Vissaridis’ complaints echo those made on one of the largest online communities of Pokémon Go players, reddit.com/r/pokemongo. Despite remaining loyal to the app, the 806,175 Redditors on this forum frequently suggest ways the game could improve, and bemoan its features such as the lack of meaningful player interaction, no daily log-on bonuses, and a lack of other in-game incentives.

“I'm level 21, and once you get to level 20, the XP points you need to level up are astronomical, and where it used to take a day of solid use to go up one or two levels, it now takes about a week or so. I can't be bothered anymore,” says Vissaridis.

These little town blues

For some users, the game is even worse. Pokéstops are locations in the game where players can pick up items and gain points, and they are found at real-world places of significance. This means users in rural areas, where there isn’t a monument or museum every five metres, are at a disadvantage. There are also fewer gyms – the places where you battle – and fewer Pokémon in general.

“I downloaded Pokémon Go the minute it came out in the UK,” says Amy Marsden, a 22-year-old student from Lancashire. “My friends and I would go off on bikes and try to catch Pokémon, which is probably the nerdiest thing I've ever done in my life. In the end, living in a small town was what killed Pokémon Go for me - there are only so many Pidgey and Rattata a person can take before the game just becomes boring.”

It's just a load of Pokéballs

Daniel Jackson, a 25-year-old journalist from Scotland, also became frustrated by the mechanics of the game. “The novelty wore off when I realised how shallow the experience is.
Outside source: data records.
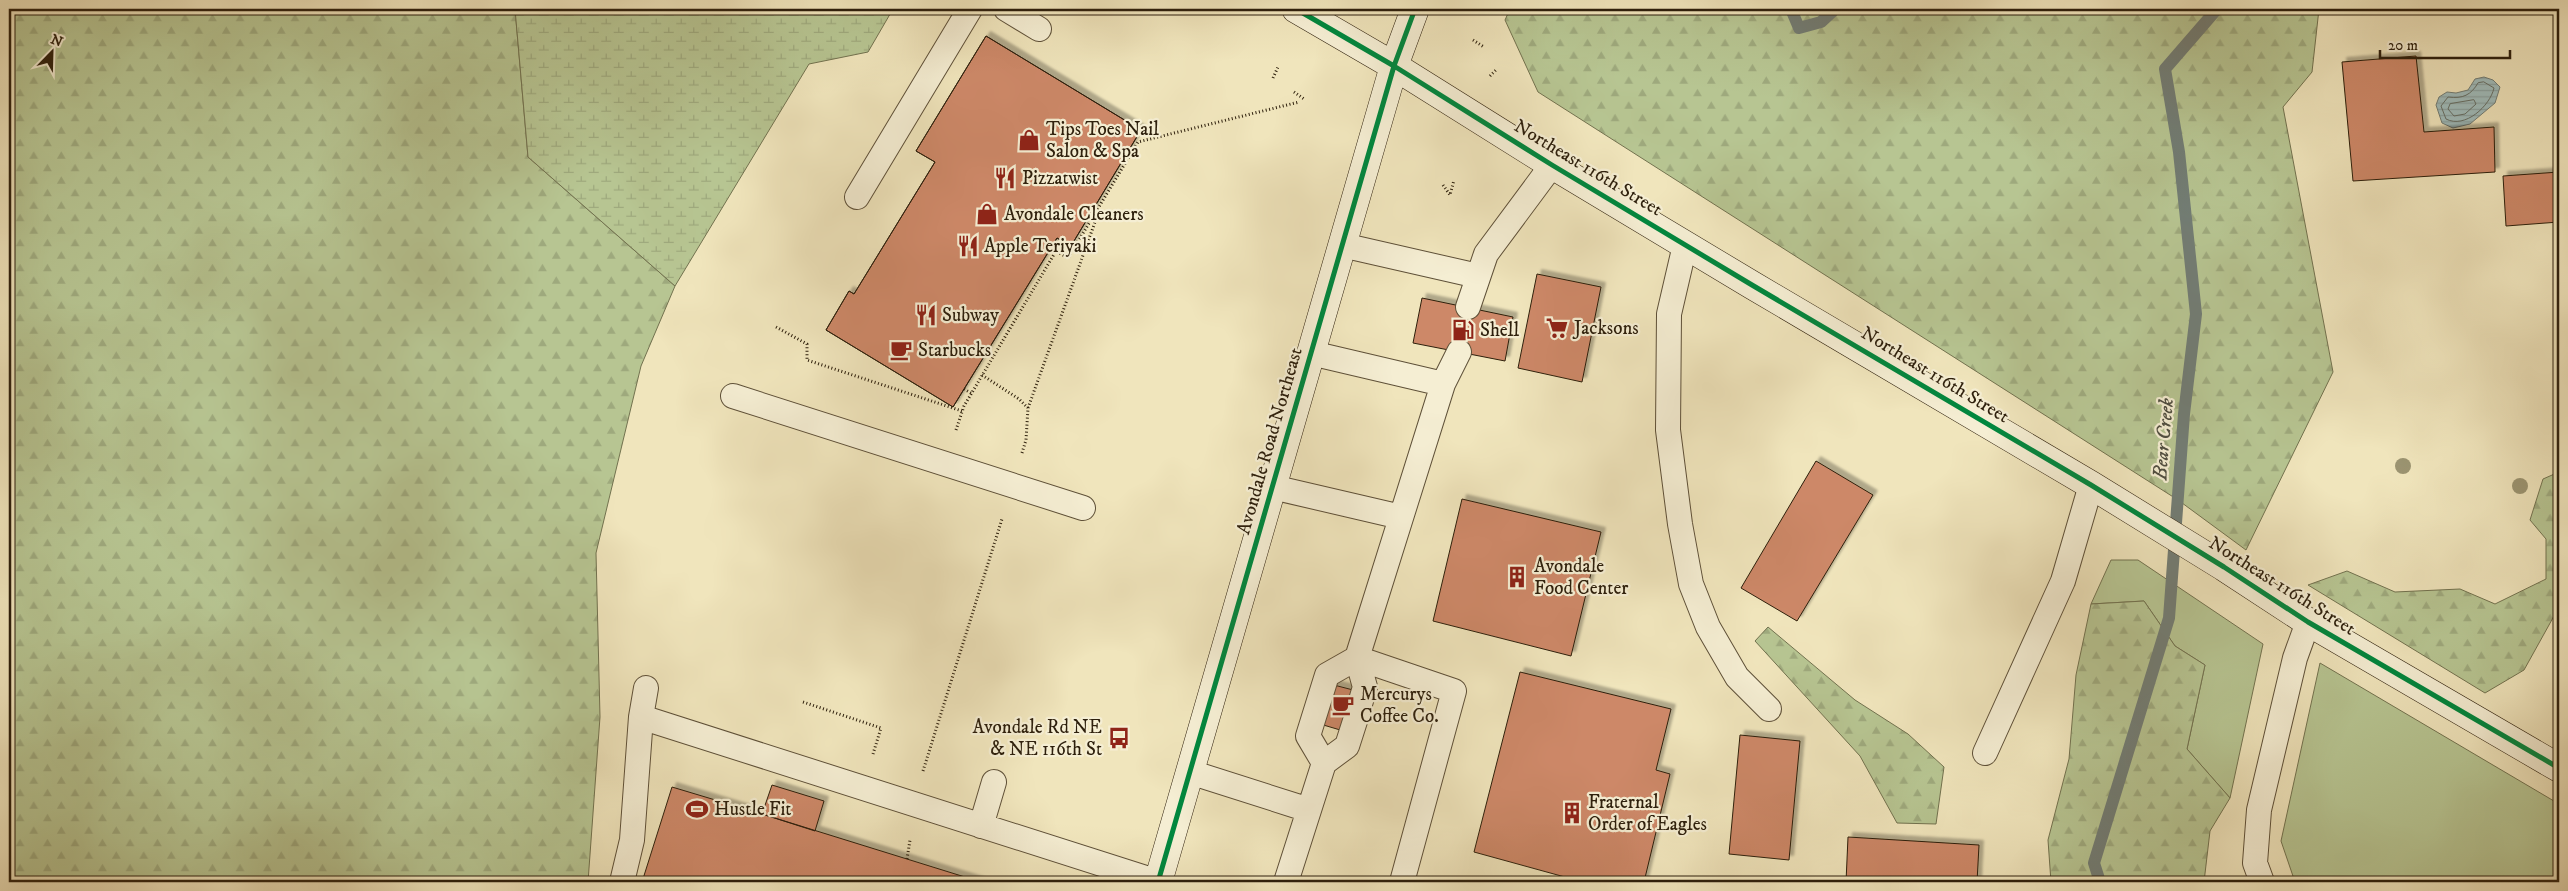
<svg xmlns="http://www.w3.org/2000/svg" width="2568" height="891" font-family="'IM FELL DW Pica',serif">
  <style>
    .green { fill: #b7c592; stroke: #72724f }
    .forest { fill: url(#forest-firs); stroke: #72724f }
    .wetland { fill: url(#wetland-marsh); stroke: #72724f }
    .water { fill: url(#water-rules); stroke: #727d75 }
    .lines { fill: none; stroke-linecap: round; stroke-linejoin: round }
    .shore { stroke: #666e64; stroke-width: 1 }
    .stream { stroke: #727d75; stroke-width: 12 }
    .building { fill: #cd8868; stroke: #2d1f0c; filter: url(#shadow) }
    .lane-casing { stroke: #5e5038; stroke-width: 26 }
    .secondary-casing { stroke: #2d1f0c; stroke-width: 29 }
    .path { stroke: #2d1f0c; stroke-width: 3; stroke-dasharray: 1 2.5; stroke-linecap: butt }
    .lane { stroke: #f5eed3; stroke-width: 24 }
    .secondary { stroke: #f5eed3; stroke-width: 28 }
    .cycleway-casing { stroke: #f5eed3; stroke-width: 8 }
    .cycleway { stroke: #00873e; stroke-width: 5 }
    .tree { fill: #9b9471 }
    .labels { text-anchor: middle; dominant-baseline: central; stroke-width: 4.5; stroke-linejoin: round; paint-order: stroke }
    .poi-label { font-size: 19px; fill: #2d1f0c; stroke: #f5eed3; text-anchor: start }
    .street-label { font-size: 19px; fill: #2d1f0c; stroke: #f5eed3 }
    .water-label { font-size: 20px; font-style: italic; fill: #504e41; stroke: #f5eed3 }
  </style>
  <defs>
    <pattern id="forest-firs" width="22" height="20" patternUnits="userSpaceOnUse" patternTransform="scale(1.25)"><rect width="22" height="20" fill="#b7c592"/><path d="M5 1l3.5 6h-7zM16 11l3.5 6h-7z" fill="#9ea97d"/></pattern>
    <pattern id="wetland-marsh" width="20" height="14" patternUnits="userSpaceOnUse" patternTransform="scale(1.25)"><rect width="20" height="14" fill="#b7c592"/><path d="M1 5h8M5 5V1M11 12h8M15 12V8" fill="none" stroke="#9ea97d"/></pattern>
    <pattern id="water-rules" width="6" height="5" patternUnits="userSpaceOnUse" patternTransform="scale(1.25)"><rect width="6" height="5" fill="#a0bcbb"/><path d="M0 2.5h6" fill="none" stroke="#8aa1a0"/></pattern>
    <filter id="shadow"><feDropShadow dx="4.5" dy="-4.5" stdDeviation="1" flood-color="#0004"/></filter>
  </defs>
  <rect width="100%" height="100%" fill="#f0e5bc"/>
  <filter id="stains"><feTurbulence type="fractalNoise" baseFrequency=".004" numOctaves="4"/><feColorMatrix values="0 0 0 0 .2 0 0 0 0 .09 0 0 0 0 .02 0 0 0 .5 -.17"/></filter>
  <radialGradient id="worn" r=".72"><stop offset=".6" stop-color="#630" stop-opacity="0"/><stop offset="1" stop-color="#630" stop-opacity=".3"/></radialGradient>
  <path class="green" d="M2111,560h27l125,84 -33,154 -43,-49 18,-84 -30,-19 -31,-45 -53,3z
    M2320,663l239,141v78h-264l-14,-41z"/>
  <path class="forest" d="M9,9h506l13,148 147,129 -34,80 -45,187 4,164 -12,165h-579z
    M1510,9h809l-7,63 -29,35 50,265 -87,178 -68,-50 -640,-408 -33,-72z
    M2559,472v135l-35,63 -39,23 -177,-108 39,-14 48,21 65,-3 35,15 51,-25v-40l-16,-19 13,-41z
    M2144,601l31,45 30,19 -18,84 43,49 -20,33 -6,51h-153l-3,-42 21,-81 7,-84 15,-71z
    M1768,627l87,73 53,34 36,33 -8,57 -39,-1 -37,-67 -105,-115z"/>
  <path class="wetland" d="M515,9h378l-25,43 -59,12 -134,222 -147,-129z"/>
  <path class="water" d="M2484,77l9,3 7,7 -5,16 -25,21 -17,4 -11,-5 -6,-18 3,-8 8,-5 9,1 12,-3 7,-11z"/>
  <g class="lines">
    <path class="shore" d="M2484,82l10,6c-4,18 -29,41 -48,31l-5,-13 7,-9c15,2 23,-2 30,-14z
      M2474,100l2,4 -11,10 -11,2 -6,-7 2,-5z"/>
    <path class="stream" d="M1791,9l8,19 22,-6 14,-13
      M2100,882l-6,-19 75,-245 15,-204 12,-100 -17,-162 -14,-83 52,-60"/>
  </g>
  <path class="building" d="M986,36l155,94 -70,116 -14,-8 -104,169 -127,-77 23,-39 5,3 81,-132 -19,-11z
    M986,36l155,94 -70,116 -14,-8 -104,169 -127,-77 23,-39 5,3 81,-132 -19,-11z
    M2416,56l8,76 70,-5 1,45 -142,9 -11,-119z
    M2559,172v50l-53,4 -3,-50z
    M1537,274l64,13 -19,95 -64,-14z
    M1422,298l91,19 -8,44 -92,-18z
    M1816,461l57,34 -76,126 -56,-33z
    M1462,499l139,33 -30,124 -138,-35z
    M1520,672l151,37 -15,61 14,4 -26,108h-61l-109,-30z
    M1330,684l27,7 -10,41 -27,-8z
    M1740,735l60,6 -11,119 -60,-6z
    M772,785l52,16 -9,30 -53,-17z
    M672,787l90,27 219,68h-339z
    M1848,837l131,8 -2,37h-131z"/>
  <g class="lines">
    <g class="lane-casing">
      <path id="lane" d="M1006,9l33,20
        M857,197l113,-188
        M1342,245l136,31
        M1685,245l-16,69 -1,116 12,94 11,60 17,43 29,50 32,32
        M1468,307l18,-53 66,-89
        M1311,353l132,31
        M733,396l350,112
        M1272,487l129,30
        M646,688l-5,29 517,165
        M1985,753l78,-172 28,-96
        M1324,763l-16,-27 19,-61 30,-17 97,33 -52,191
        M1190,772l119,38
        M981,826l13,-44
        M622,882l10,-42 9,-123
        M1286,882l38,-119 23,-17 8,-25 10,-34 -8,-29 86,-274 16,-32
        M2262,882l-7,-19 4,-53 36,-152 13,-36"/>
    </g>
    <g class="secondary-casing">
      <path id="secondary" d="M1296,9l98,57 158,99 200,120 339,200 133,82 84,55 251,146
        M1158,882l236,-816 21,-57"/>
    </g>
    <path class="path" d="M1473,40l11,7
      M1490,76l6,-6
      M1273,78l5,-11
      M1294,92l10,7
      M1443,185l7,10 4,-15
      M776,327l31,17v16l155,51
      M987,353l6,4
      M982,375l37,24 9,9 -2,32 -4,13
      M964,389l7,4
      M1028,408l71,-197
      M956,430l8,-24 92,-155 12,7 70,-116 161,-40
      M803,702l78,26 -8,26
      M923,771l79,-252
      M907,859l3,-19"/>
    <use href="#lane" class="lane"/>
    <use href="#secondary" class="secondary"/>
    <g class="cycleway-casing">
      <path id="cycleway" d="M1296,9l98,57 158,99 200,120 339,200 133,82 84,55 251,146
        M1158,882l236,-816 21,-57"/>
    </g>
    <use href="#cycleway" class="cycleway"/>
  </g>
  <g class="tree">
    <circle cx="2403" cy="466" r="8"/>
    <circle cx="2520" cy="486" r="8"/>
  </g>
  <defs>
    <g id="shop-bare" transform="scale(1.725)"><path d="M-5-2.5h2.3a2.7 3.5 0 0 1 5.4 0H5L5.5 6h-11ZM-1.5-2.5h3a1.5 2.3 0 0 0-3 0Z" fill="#8f2418" stroke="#f5eed3" stroke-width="2.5" paint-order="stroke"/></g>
    <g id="restaurant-bare" transform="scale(1.725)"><path d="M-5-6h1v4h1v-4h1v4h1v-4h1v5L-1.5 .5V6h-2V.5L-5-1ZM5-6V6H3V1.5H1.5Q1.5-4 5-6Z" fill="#8f2418" stroke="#f5eed3" stroke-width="2.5" paint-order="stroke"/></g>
    <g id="supermarket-bare" transform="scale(1.725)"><path d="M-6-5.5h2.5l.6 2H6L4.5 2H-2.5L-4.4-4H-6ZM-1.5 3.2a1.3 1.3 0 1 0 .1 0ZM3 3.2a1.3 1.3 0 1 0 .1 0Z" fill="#8f2418" stroke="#f5eed3" stroke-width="2.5" paint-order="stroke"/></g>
    <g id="fuel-bare" transform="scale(1.725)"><path d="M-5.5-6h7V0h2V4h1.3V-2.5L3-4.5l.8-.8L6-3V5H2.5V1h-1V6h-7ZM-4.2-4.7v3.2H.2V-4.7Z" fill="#8f2418" stroke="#f5eed3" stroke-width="2.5" paint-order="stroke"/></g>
    <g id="cafe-bare" transform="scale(1.725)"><path d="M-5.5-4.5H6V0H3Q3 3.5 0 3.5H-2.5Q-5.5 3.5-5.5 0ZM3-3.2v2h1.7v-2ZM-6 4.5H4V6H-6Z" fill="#8f2418" stroke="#f5eed3" stroke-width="2.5" paint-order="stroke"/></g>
    <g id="building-bare" transform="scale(1.725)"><path d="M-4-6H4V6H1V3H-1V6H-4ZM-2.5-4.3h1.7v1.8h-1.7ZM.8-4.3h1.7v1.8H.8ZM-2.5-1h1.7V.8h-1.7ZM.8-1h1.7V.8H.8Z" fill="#8f2418" stroke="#f5eed3" stroke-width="2.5" paint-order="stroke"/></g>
    <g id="bus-bare" transform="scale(1.725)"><path d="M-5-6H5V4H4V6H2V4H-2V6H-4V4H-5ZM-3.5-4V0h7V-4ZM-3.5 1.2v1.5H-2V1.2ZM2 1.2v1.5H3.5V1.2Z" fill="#8f2418" stroke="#f5eed3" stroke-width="2.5" paint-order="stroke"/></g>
    <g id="stadium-bare" transform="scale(1.725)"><path d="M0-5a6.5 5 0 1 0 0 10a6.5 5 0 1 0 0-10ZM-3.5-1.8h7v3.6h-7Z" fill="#8f2418" stroke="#f5eed3" stroke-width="2.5" paint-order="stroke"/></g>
  </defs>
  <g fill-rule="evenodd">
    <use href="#shop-bare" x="1029" y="140"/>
    <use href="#restaurant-bare" x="1005" y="178"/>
    <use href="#shop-bare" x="987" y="214"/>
    <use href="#restaurant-bare" x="968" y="246"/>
    <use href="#restaurant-bare" x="926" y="315"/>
    <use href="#supermarket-bare" x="1557" y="328"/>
    <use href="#fuel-bare" x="1463" y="330"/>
    <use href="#cafe-bare" x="901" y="350"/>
    <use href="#building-bare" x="1517" y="577"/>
    <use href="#cafe-bare" x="1343" y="705"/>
    <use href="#bus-bare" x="1119" y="738"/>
    <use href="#stadium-bare" x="697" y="809"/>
    <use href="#building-bare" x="1572" y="813"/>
  </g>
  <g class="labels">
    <g class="poi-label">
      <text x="1046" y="129">Tips Toes Nail<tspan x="1046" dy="22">Salon &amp; Spa</tspan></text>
      <text x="1022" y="178">Pizzatwist</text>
      <text x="1004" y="214">Avondale Cleaners</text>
      <text x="984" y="246">Apple Teriyaki</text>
      <text x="942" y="315">Subway</text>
      <text x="1574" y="328">Jacksons</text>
      <text x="1480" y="330">Shell</text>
      <text x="918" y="350">Starbucks</text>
      <text x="1534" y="566">Avondale<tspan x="1534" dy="22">Food Center</tspan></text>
      <text x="1360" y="694">Mercurys<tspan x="1360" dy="22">Coffee Co.</tspan></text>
      <text x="1102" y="727" text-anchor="end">Avondale Rd NE<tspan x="1102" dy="22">&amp; NE 116th St</tspan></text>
      <text x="1588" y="802">Fraternal<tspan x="1588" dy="22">Order of Eagles</tspan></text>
      <text x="714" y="809">Hustle Fit</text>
    </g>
    <g class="street-label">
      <text transform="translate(1588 168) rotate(31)">Northeast 116th Street</text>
      <text transform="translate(1935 375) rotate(31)">Northeast 116th Street</text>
      <text transform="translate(1270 441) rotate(-74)">Avondale Road Northeast</text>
      <text transform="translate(2282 586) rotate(32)">Northeast 116th Street</text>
    </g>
    <g class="water-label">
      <text transform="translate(2164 439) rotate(-85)">Bear Creek</text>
    </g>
  </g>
  <rect width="2568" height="891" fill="none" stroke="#f0e5bc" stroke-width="30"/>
  <rect x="10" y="10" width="2548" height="871" fill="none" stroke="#2d1f0c" stroke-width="2.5"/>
  <rect x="15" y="15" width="2538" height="861" fill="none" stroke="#2d1f0c"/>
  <g transform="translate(52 52) rotate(23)" stroke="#f5eed3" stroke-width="4" paint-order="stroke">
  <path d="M0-4L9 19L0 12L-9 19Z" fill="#2d1f0c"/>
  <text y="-8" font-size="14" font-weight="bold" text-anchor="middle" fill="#2d1f0c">N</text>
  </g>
  <path d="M2380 50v8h130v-8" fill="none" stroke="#2d1f0c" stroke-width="2.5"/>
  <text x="2388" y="50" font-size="15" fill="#2d1f0c" stroke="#f5eed3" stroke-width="4" paint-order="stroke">20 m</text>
  <rect width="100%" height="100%" filter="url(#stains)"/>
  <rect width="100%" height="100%" fill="url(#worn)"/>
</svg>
There's not very much to do,” he says.

“I think it would be far more interesting if each species lived within a radius that it roamed around, rather than appearing in a location for a set amount of time before vanishing. I think being able to genuinely hunt for them would have been more engaging.

“When my kids were with me over the summer holidays I was able to convince them to get out more. They usually act like they're allergic to grass and air. So although it was a bit of a disappointment I think the concept is sound and that when it's eventually done well, location-based gaming could become an industry in itself. There are so many possibilities.”

The possibilities are indeed endless, and developers Niantic might still redeem themselves and the game in one of their frequent app updates. Despite Pokémon Go's rapid decline, it's also worth remembering that the app still has an incredible 30 million users. As far as mobile marketing goes, Niantic really did Catch ’Em All. Now they just have to figure out how to keep them. 

Amelia Tait is a technology and digital culture writer at the New Statesman.